The State of Colorado's in-plant is using a variety of modules from BCC Software, including Track N Trace, CASS, DPV, RDI, NCOALink, LACSLink, SuiteLink and Presorting. The operation also has access to BCC’s Data Marketing Services system, which includes NCOALink with FSP or LSP and ANKLink, DSF2, Rooftop Geocoding and Proprietary Change of Address processing (PCOA).
“BCC has given us faster processing speed for addresses,” says Lincoln. “What used to be a static VDP document, we’re now merging with the address data. We can even pull addresses out of documents and run them through the database, then bring them back into the documents. Being able to do all this on the fly, and take advantage of the BCC processing speed, allows us to be more efficient.”
Lincoln notes that processing addresses alone now takes half the time it did with the in-plant's old systems. The next step is going to be assigning each piece an intelligent mail barcode (IMB), which will allow the print shop to track every single piece of mail it sends out.
“Right now we’re only applying IMB to about a third of what we process,” Lincoln reports. “It is our intent to offer that for 100% of the documents we process for mail.”
Part of the reason for that transparency, he says, stemmed from an issue that took place several years ago, where a specific region of the state complained it hadn’t received critical notices, which caused a “PR nightmare," recounts Lincoln. "The very first finger was pointed back to us, assuming we didn’t mail it. A the time there was a lot of manual processes involved, but it became clear there were other recipients in the batch who did receive their notices. It ended up being more of a USPS issue than a state issue.” But, he emphasizes, it pointed out areas for improvement that he has endeavored to solve, with the help of BCC Software.
Since upgrading the systems, the in-plant now uses the BCC Software modules to see zone reporting data from the USPS, for pieces using IMB, allowing IDS to track when and where a piece of mail last touched a piece of USPS sorting equipment and where it is in the mail stream. That ability, Lincoln says, gives the in-plant peace of mind to know that if a situation like the critical notifications ever happens again, he will be able to immediately track the individual pieces of mail and be able to provide their exact location.

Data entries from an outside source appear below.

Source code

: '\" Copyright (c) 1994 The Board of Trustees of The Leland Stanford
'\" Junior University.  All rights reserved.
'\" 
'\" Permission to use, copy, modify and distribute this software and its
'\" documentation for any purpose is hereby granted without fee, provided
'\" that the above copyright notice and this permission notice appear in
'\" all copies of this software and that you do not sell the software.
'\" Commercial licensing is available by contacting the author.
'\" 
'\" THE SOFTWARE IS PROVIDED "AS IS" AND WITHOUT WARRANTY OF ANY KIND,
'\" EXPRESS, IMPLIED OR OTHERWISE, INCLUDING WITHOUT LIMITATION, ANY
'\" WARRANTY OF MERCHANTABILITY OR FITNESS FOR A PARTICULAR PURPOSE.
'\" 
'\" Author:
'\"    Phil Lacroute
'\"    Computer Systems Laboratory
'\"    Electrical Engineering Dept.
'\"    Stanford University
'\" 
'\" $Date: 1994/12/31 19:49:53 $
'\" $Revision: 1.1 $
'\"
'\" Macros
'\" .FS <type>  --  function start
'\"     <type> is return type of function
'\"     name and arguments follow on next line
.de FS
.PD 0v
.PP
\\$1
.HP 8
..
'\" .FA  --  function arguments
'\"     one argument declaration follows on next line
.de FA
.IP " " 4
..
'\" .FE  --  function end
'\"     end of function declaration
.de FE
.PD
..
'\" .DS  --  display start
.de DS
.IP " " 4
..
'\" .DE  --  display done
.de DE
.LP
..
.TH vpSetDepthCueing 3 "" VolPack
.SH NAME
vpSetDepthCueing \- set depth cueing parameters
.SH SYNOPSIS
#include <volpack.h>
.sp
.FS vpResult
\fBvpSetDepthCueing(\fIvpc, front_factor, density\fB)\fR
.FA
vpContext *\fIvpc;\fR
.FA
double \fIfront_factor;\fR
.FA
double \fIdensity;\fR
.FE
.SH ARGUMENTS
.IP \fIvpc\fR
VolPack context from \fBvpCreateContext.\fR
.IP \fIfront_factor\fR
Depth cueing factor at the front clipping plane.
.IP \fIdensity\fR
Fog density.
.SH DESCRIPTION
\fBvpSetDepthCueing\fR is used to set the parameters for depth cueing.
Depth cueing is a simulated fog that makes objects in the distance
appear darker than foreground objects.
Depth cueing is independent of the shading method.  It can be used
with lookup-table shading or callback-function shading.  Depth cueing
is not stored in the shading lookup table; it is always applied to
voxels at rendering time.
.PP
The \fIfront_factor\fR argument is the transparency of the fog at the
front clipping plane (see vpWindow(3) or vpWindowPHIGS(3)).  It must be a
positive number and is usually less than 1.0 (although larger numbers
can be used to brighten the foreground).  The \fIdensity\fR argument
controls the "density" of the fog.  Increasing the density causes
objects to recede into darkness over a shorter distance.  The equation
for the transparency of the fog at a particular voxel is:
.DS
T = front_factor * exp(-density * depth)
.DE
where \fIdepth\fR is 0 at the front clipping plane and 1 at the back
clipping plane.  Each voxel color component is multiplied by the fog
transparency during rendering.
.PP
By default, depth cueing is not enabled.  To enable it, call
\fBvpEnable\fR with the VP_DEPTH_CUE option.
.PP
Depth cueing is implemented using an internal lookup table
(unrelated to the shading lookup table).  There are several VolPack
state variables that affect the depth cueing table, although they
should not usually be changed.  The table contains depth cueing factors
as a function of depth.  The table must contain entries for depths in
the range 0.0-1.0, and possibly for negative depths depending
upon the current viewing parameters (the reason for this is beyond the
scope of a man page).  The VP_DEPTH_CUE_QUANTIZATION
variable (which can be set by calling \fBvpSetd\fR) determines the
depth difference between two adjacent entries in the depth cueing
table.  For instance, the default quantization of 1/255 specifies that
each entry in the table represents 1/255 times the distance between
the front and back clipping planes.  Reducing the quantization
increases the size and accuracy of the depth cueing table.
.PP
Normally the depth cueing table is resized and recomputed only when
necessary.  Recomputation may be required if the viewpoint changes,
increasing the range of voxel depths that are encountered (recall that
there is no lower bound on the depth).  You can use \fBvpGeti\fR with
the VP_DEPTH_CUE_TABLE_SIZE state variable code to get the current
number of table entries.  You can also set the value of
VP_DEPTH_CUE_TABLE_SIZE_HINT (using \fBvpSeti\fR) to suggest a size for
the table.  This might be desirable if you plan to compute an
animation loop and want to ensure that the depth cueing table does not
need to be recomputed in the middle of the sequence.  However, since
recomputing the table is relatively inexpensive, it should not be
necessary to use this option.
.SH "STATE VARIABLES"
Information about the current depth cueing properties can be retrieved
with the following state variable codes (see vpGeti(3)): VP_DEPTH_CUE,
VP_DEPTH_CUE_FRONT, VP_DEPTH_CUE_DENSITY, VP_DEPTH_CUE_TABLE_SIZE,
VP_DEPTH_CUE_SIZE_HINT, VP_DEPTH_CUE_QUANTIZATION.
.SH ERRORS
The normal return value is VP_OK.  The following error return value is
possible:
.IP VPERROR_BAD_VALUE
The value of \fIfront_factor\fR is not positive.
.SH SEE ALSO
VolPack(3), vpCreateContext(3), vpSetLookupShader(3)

For other operations considering BCC Software solutions, Lincoln advised taking the time to sit down with their team to make sure they really understand the unique challenges that need to be solved.
“Make sure they understand what you are hoping to achieve with their solution,” he says. “Make sure that when you’re crafting the proposal, they know exactly what you need. I’m speaking from experience — they pointed out things we hadn’t thought about that would compliment the things we were asking for. That really helped us craft a more complete request.”
BCC Software, says Lincoln, has become a valuable partner for the state print shop, providing new and improved solutions as the needs of the operation have evolved. And, Lincoln noted, BCC has continued to answer questions or trouble-shoot new situations that have come up, even more than a year since the installation.
“They demonstrate what you would expect in a business partner, rather than a vendor,” he says.
With the help of BCC Software, the State of Colorado has seen measurable improvements in efficiency and transparency, and Lincoln expects that to improve over time. It is a solution the state, and Mike Lincoln, have come to rely on to ensure every piece of mail the in-plant creates and sends reaches its intended recipient without any further problems — the ultimate goal of any operation.